### Exercise objective
Go through the listing and write out all of it exactly.

### Data under study
═══

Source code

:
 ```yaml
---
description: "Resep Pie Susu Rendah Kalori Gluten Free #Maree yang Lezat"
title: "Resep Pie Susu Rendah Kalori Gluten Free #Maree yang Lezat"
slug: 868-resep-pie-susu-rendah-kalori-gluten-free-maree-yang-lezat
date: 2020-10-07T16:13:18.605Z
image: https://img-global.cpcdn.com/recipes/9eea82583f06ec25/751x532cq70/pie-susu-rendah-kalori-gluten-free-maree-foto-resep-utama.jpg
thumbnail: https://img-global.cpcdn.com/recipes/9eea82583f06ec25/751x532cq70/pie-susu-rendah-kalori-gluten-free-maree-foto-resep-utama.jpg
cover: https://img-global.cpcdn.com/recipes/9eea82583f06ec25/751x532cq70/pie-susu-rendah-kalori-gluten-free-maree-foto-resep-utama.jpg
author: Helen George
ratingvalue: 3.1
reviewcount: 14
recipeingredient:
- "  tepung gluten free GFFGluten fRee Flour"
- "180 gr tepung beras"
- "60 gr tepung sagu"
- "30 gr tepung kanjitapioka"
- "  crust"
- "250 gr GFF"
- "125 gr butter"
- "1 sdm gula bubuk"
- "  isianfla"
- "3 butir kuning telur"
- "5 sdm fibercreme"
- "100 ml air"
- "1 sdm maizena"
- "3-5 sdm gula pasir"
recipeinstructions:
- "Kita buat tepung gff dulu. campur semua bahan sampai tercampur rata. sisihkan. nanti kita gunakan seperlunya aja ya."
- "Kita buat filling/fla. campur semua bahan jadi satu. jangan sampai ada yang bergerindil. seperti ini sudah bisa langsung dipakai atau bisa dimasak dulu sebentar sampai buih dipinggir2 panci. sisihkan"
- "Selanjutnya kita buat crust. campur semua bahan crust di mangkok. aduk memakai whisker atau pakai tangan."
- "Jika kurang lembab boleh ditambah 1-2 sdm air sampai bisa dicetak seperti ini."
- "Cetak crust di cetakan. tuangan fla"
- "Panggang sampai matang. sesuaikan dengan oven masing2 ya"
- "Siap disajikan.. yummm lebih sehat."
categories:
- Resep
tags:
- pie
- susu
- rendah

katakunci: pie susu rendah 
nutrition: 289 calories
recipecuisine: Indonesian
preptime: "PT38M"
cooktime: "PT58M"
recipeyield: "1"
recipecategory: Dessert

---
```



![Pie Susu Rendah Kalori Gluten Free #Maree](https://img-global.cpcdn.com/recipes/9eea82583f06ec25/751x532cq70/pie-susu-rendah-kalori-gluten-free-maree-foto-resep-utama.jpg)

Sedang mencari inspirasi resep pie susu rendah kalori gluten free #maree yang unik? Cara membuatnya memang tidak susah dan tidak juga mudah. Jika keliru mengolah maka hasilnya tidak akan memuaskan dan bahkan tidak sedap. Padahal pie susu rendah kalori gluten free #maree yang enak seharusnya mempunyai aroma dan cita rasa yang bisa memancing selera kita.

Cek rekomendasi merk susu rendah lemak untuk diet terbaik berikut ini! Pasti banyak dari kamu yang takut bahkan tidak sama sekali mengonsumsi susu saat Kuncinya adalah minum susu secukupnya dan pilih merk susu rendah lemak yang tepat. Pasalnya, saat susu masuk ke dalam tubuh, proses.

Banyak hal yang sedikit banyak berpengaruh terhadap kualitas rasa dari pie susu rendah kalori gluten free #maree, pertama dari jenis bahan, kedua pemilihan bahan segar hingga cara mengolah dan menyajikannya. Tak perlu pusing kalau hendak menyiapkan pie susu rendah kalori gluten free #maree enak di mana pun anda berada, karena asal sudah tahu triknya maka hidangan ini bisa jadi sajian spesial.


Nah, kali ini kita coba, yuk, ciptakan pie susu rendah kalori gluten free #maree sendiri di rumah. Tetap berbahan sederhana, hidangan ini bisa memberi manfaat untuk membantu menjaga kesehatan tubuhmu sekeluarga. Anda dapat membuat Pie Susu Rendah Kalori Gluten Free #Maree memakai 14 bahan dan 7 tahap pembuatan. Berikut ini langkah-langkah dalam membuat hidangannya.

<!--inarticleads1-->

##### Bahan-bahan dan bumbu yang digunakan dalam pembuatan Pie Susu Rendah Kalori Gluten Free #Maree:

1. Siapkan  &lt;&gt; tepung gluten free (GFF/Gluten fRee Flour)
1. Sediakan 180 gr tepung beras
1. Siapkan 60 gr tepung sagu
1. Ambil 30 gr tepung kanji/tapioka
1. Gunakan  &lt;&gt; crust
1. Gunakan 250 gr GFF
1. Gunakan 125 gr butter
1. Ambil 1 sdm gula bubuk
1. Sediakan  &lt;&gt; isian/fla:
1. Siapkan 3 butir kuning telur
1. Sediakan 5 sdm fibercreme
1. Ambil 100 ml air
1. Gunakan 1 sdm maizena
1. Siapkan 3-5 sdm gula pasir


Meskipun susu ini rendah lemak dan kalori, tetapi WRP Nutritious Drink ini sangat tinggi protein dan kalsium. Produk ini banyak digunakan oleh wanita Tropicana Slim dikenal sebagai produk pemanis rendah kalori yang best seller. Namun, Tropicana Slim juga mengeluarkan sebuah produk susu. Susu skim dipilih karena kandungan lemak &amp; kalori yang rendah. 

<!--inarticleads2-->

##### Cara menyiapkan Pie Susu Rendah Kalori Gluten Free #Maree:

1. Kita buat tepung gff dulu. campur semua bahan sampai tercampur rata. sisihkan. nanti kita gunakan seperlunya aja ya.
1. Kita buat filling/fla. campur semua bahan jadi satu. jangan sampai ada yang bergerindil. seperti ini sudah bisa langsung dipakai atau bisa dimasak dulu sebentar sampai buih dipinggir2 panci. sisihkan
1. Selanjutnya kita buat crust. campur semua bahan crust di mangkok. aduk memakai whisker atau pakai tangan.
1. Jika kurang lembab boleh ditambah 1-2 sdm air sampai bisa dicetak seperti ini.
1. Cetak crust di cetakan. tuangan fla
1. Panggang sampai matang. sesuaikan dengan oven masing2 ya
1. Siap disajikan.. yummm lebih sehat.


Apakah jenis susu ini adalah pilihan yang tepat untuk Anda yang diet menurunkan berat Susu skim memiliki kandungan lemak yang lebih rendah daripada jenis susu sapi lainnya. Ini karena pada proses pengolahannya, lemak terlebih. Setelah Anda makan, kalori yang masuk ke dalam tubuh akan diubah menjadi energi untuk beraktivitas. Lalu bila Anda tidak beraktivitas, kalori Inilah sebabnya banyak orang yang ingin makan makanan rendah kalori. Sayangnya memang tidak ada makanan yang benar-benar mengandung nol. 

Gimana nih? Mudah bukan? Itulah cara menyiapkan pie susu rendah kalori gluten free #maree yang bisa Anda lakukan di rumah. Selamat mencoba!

═══

### Solution for this problem
Source code

:
 ```yaml
---
description: "Resep Pie Susu Rendah Kalori Gluten Free #Maree yang Lezat"
title: "Resep Pie Susu Rendah Kalori Gluten Free #Maree yang Lezat"
slug: 868-resep-pie-susu-rendah-kalori-gluten-free-maree-yang-lezat
date: 2020-10-07T16:13:18.605Z
image: https://img-global.cpcdn.com/recipes/9eea82583f06ec25/751x532cq70/pie-susu-rendah-kalori-gluten-free-maree-foto-resep-utama.jpg
thumbnail: https://img-global.cpcdn.com/recipes/9eea82583f06ec25/751x532cq70/pie-susu-rendah-kalori-gluten-free-maree-foto-resep-utama.jpg
cover: https://img-global.cpcdn.com/recipes/9eea82583f06ec25/751x532cq70/pie-susu-rendah-kalori-gluten-free-maree-foto-resep-utama.jpg
author: Helen George
ratingvalue: 3.1
reviewcount: 14
recipeingredient:
- "  tepung gluten free GFFGluten fRee Flour"
- "180 gr tepung beras"
- "60 gr tepung sagu"
- "30 gr tepung kanjitapioka"
- "  crust"
- "250 gr GFF"
- "125 gr butter"
- "1 sdm gula bubuk"
- "  isianfla"
- "3 butir kuning telur"
- "5 sdm fibercreme"
- "100 ml air"
- "1 sdm maizena"
- "3-5 sdm gula pasir"
recipeinstructions:
- "Kita buat tepung gff dulu. campur semua bahan sampai tercampur rata. sisihkan. nanti kita gunakan seperlunya aja ya."
- "Kita buat filling/fla. campur semua bahan jadi satu. jangan sampai ada yang bergerindil. seperti ini sudah bisa langsung dipakai atau bisa dimasak dulu sebentar sampai buih dipinggir2 panci. sisihkan"
- "Selanjutnya kita buat crust. campur semua bahan crust di mangkok. aduk memakai whisker atau pakai tangan."
- "Jika kurang lembab boleh ditambah 1-2 sdm air sampai bisa dicetak seperti ini."
- "Cetak crust di cetakan. tuangan fla"
- "Panggang sampai matang. sesuaikan dengan oven masing2 ya"
- "Siap disajikan.. yummm lebih sehat."
categories:
- Resep
tags:
- pie
- susu
- rendah

katakunci: pie susu rendah 
nutrition: 289 calories
recipecuisine: Indonesian
preptime: "PT38M"
cooktime: "PT58M"
recipeyield: "1"
recipecategory: Dessert

---
```



![Pie Susu Rendah Kalori Gluten Free #Maree](https://img-global.cpcdn.com/recipes/9eea82583f06ec25/751x532cq70/pie-susu-rendah-kalori-gluten-free-maree-foto-resep-utama.jpg)

Sedang mencari inspirasi resep pie susu rendah kalori gluten free #maree yang unik? Cara membuatnya memang tidak susah dan tidak juga mudah. Jika keliru mengolah maka hasilnya tidak akan memuaskan dan bahkan tidak sedap. Padahal pie susu rendah kalori gluten free #maree yang enak seharusnya mempunyai aroma dan cita rasa yang bisa memancing selera kita.

Cek rekomendasi merk susu rendah lemak untuk diet terbaik berikut ini! Pasti banyak dari kamu yang takut bahkan tidak sama sekali mengonsumsi susu saat Kuncinya adalah minum susu secukupnya dan pilih merk susu rendah lemak yang tepat. Pasalnya, saat susu masuk ke dalam tubuh, proses.

Banyak hal yang sedikit banyak berpengaruh terhadap kualitas rasa dari pie susu rendah kalori gluten free #maree, pertama dari jenis bahan, kedua pemilihan bahan segar hingga cara mengolah dan menyajikannya. Tak perlu pusing kalau hendak menyiapkan pie susu rendah kalori gluten free #maree enak di mana pun anda berada, karena asal sudah tahu triknya maka hidangan ini bisa jadi sajian spesial.


Nah, kali ini kita coba, yuk, ciptakan pie susu rendah kalori gluten free #maree sendiri di rumah. Tetap berbahan sederhana, hidangan ini bisa memberi manfaat untuk membantu menjaga kesehatan tubuhmu sekeluarga. Anda dapat membuat Pie Susu Rendah Kalori Gluten Free #Maree memakai 14 bahan dan 7 tahap pembuatan. Berikut ini langkah-langkah dalam membuat hidangannya.

<!--inarticleads1-->

##### Bahan-bahan dan bumbu yang digunakan dalam pembuatan Pie Susu Rendah Kalori Gluten Free #Maree:

1. Siapkan  &lt;&gt; tepung gluten free (GFF/Gluten fRee Flour)
1. Sediakan 180 gr tepung beras
1. Siapkan 60 gr tepung sagu
1. Ambil 30 gr tepung kanji/tapioka
1. Gunakan  &lt;&gt; crust
1. Gunakan 250 gr GFF
1. Gunakan 125 gr butter
1. Ambil 1 sdm gula bubuk
1. Sediakan  &lt;&gt; isian/fla:
1. Siapkan 3 butir kuning telur
1. Sediakan 5 sdm fibercreme
1. Ambil 100 ml air
1. Gunakan 1 sdm maizena
1. Siapkan 3-5 sdm gula pasir


Meskipun susu ini rendah lemak dan kalori, tetapi WRP Nutritious Drink ini sangat tinggi protein dan kalsium. Produk ini banyak digunakan oleh wanita Tropicana Slim dikenal sebagai produk pemanis rendah kalori yang best seller. Namun, Tropicana Slim juga mengeluarkan sebuah produk susu. Susu skim dipilih karena kandungan lemak &amp; kalori yang rendah. 

<!--inarticleads2-->

##### Cara menyiapkan Pie Susu Rendah Kalori Gluten Free #Maree:

1. Kita buat tepung gff dulu. campur semua bahan sampai tercampur rata. sisihkan. nanti kita gunakan seperlunya aja ya.
1. Kita buat filling/fla. campur semua bahan jadi satu. jangan sampai ada yang bergerindil. seperti ini sudah bisa langsung dipakai atau bisa dimasak dulu sebentar sampai buih dipinggir2 panci. sisihkan
1. Selanjutnya kita buat crust. campur semua bahan crust di mangkok. aduk memakai whisker atau pakai tangan.
1. Jika kurang lembab boleh ditambah 1-2 sdm air sampai bisa dicetak seperti ini.
1. Cetak crust di cetakan. tuangan fla
1. Panggang sampai matang. sesuaikan dengan oven masing2 ya
1. Siap disajikan.. yummm lebih sehat.


Apakah jenis susu ini adalah pilihan yang tepat untuk Anda yang diet menurunkan berat Susu skim memiliki kandungan lemak yang lebih rendah daripada jenis susu sapi lainnya. Ini karena pada proses pengolahannya, lemak terlebih. Setelah Anda makan, kalori yang masuk ke dalam tubuh akan diubah menjadi energi untuk beraktivitas. Lalu bila Anda tidak beraktivitas, kalori Inilah sebabnya banyak orang yang ingin makan makanan rendah kalori. Sayangnya memang tidak ada makanan yang benar-benar mengandung nol. 

Gimana nih? Mudah bukan? Itulah cara menyiapkan pie susu rendah kalori gluten free #maree yang bisa Anda lakukan di rumah. Selamat mencoba!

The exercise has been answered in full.